== TEXT SEGMENT ==

Welcome to the latest edition of the COLP Insider, your go-to newsletter for all things related to SRA compliance. In this issue we delve into a range of crucial topics that are shaping our profession. From the significant AML compliance fines faced by prominent law firms to the evolving role of MLROs, we’re covering the key issues that matter to you.
Plus, don’t miss our insights on the SRA Accounts Rules and the essential regulatory updates for COLPs. And as always, the recent disciplinary decisions are proof of why compliance is so important.
Stay informed, stay compliant, and join us in navigating the complexities of SRA regulations and their practical implications in the legal sector.
Jon and the Team
Half-million pound lesson: Clyde & Co’s AML failure and the SRA’s wake-up call to law firms
In a landmark decision that has reverberated through the legal sector, Clyde & Co, a prominent international law firm, was handed a staggering £500,000 fine by the Solicitors Disciplinary Tribunal (SDT) for significant anti-money laundering (AML) compliance failures.
This penalty underscores the growing rigour with which the Solicitors Regulation Authority (SRA) is enforcing AML regulations and highlights crucial lessons for law firms across the United Kingdom.
How to be an effective law firm MLRO in 2024
In 2024, the role of the Money Laundering Reporting Officer (MLRO) and Money Laundering Compliance Officer (MLCO) in SRA regulated law firms is increasingly pivotal.
The SRA is increasingly aggressive in its approach to fining law firms for AML breaches, and has recently been rewarded with unlimited fining powers by the government.
The MLRO is at the forefront of combating financial crimes, particularly money laundering, which is a significant concern in the legal sector. The responsibilities of an MLRO are complex and demanding, requiring a deep understanding of legal and regulatory frameworks, as well as the ability to implement effective anti-money laundering (AML).

===

**USING THE INFORMATION:**
1: What fine did the Solicitors Disciplinary Tribunal impose on Clyde & Co, according to the SRA compliance newsletter?
2: Carry on the SRA compliance newsletter past its last sentence.

== ENTRIES SUPPLIED ==

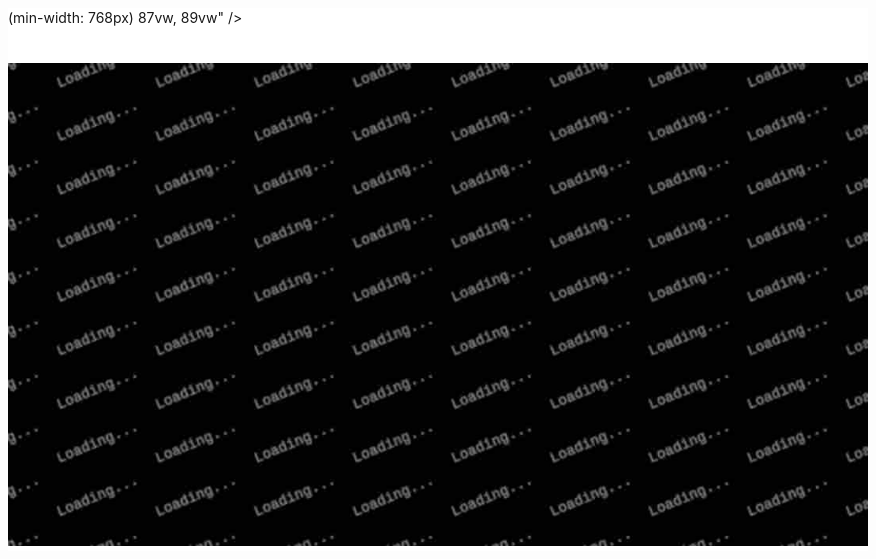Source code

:  (min-width: 768px) 87vw,
 89vw" />
</div>

<br>

<video class='lazyload' playsinline nocontrols muted data-autoplay preload='none' loop data-poster='./../images/loadingvideo.jpg'>
  <source src="./../videos/SC29/09 - brighter.webm" type='video/webm; codecs="vp8, vorbis"'>
  <source src="./../videos/SC29/09 - brighter.mp4" type='video/mp4; codecs=avc1.42E01E,mp4a.40.2'>
</video>

<div id="container1" class="twentytwenty-container">
 <img width="100%" height="100%" class="lazyload" src="./../images/loading.jpg"
 data-src="./../images/SC29/tv-17573-1090px.jpg"
 data-srcset="./../images/SC29/tv-17573-512px.jpg 512w,
 ./../images/SC29/tv-17573-768px.jpg 768w,
 ./../images/SC29/tv-17573-1090px.jpg 1090w"
 sizes="(min-width: 1218px) 1090px,
 (min-width: 768px) 87vw,
 89vw" />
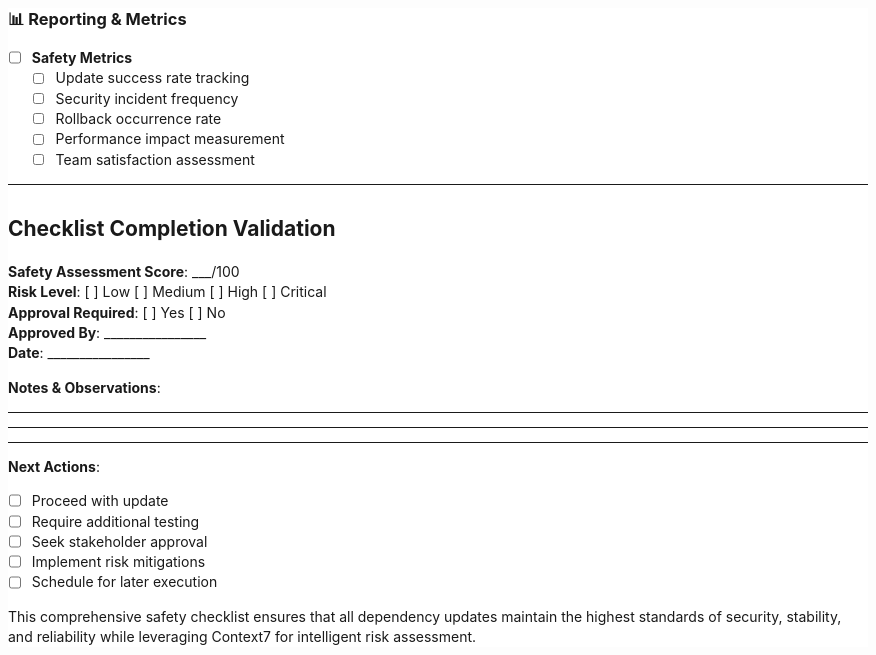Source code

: ### 📊 **Reporting & Metrics**
- [ ] **Safety Metrics**
  - [ ] Update success rate tracking
  - [ ] Security incident frequency
  - [ ] Rollback occurrence rate
  - [ ] Performance impact measurement
  - [ ] Team satisfaction assessment

---

## Checklist Completion Validation

**Safety Assessment Score**: ___/100  
**Risk Level**: [ ] Low [ ] Medium [ ] High [ ] Critical  
**Approval Required**: [ ] Yes [ ] No  
**Approved By**: ________________  
**Date**: ________________  

**Notes & Observations**:
_________________________________
_________________________________
_________________________________

**Next Actions**:
- [ ] Proceed with update
- [ ] Require additional testing
- [ ] Seek stakeholder approval
- [ ] Implement risk mitigations
- [ ] Schedule for later execution

This comprehensive safety checklist ensures that all dependency updates maintain the highest standards of security, stability, and reliability while leveraging Context7 for intelligent risk assessment.
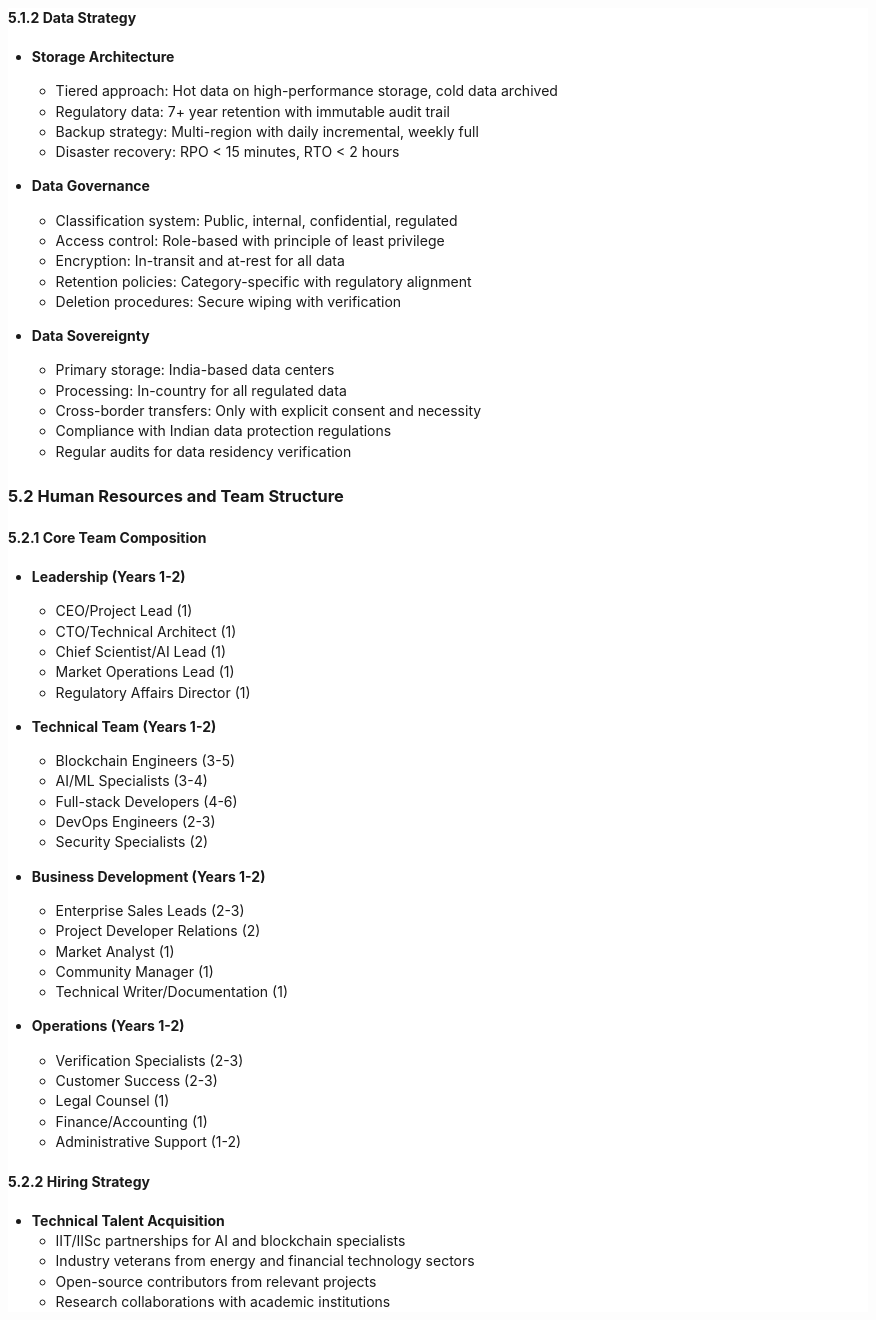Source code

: #### 5.1.2 Data Strategy
- **Storage Architecture**
  - Tiered approach: Hot data on high-performance storage, cold data archived
  - Regulatory data: 7+ year retention with immutable audit trail
  - Backup strategy: Multi-region with daily incremental, weekly full
  - Disaster recovery: RPO < 15 minutes, RTO < 2 hours

- **Data Governance**
  - Classification system: Public, internal, confidential, regulated
  - Access control: Role-based with principle of least privilege
  - Encryption: In-transit and at-rest for all data
  - Retention policies: Category-specific with regulatory alignment
  - Deletion procedures: Secure wiping with verification

- **Data Sovereignty**
  - Primary storage: India-based data centers
  - Processing: In-country for all regulated data
  - Cross-border transfers: Only with explicit consent and necessity
  - Compliance with Indian data protection regulations
  - Regular audits for data residency verification

### 5.2 Human Resources and Team Structure

#### 5.2.1 Core Team Composition
- **Leadership (Years 1-2)**
  - CEO/Project Lead (1)
  - CTO/Technical Architect (1)
  - Chief Scientist/AI Lead (1)
  - Market Operations Lead (1)
  - Regulatory Affairs Director (1)

- **Technical Team (Years 1-2)**
  - Blockchain Engineers (3-5)
  - AI/ML Specialists (3-4)
  - Full-stack Developers (4-6)
  - DevOps Engineers (2-3)
  - Security Specialists (2)

- **Business Development (Years 1-2)**
  - Enterprise Sales Leads (2-3)
  - Project Developer Relations (2)
  - Market Analyst (1)
  - Community Manager (1)
  - Technical Writer/Documentation (1)

- **Operations (Years 1-2)**
  - Verification Specialists (2-3)
  - Customer Success (2-3)
  - Legal Counsel (1)
  - Finance/Accounting (1)
  - Administrative Support (1-2)

#### 5.2.2 Hiring Strategy
- **Technical Talent Acquisition**
  - IIT/IISc partnerships for AI and blockchain specialists
  - Industry veterans from energy and financial technology sectors
  - Open-source contributors from relevant projects
  - Research collaborations with academic institutions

===

**RESULTS OF THE EXERCISE:**
1: £500,000

2:
Navigating the evolving landscape of client account management: Insights from our recent webinar on the SRA Accounts Rules
In the complex world of legal services, inadvertent breaches of the Solicitors Regulation Authority (SRA) Accounts Rules has become an increasing concern. In a recent webinar, Scott Newby, Director of Compliance and MLRO at Shieldpay, and Ed Boal, Head of Legal at Shieldpay, spoke to Jonathon Bray and Rachael Eyre of Jonathon Bray, SRA compliance consultancy, to delve into the evolving landscape of client account management for law firms, highlighting the growing threats and the need for proactive measures.
The webinar recording is currently available on-demand – see below.
Read the full webinar write up
ICYMI: How to be a COLP in 2024
The Compliance Officer for Legal Practice (COLP) plays a crucial role in ensuring that their firm complies with the rules set by the Solicitors Regulation Authority (SRA) and other regulations applicable to law firms. Their responsibilities include overseeing compliance frameworks, managing risks, ensuring ethical conduct, and maintaining high standards of practice.
As regulatory frameworks become more complex, regulators get ever-bolder and technology evolves, the COLP is an increasingly pivotal role. It is certainly not to be taken lightly.
(See also 10 Things You Must Do as COLP.)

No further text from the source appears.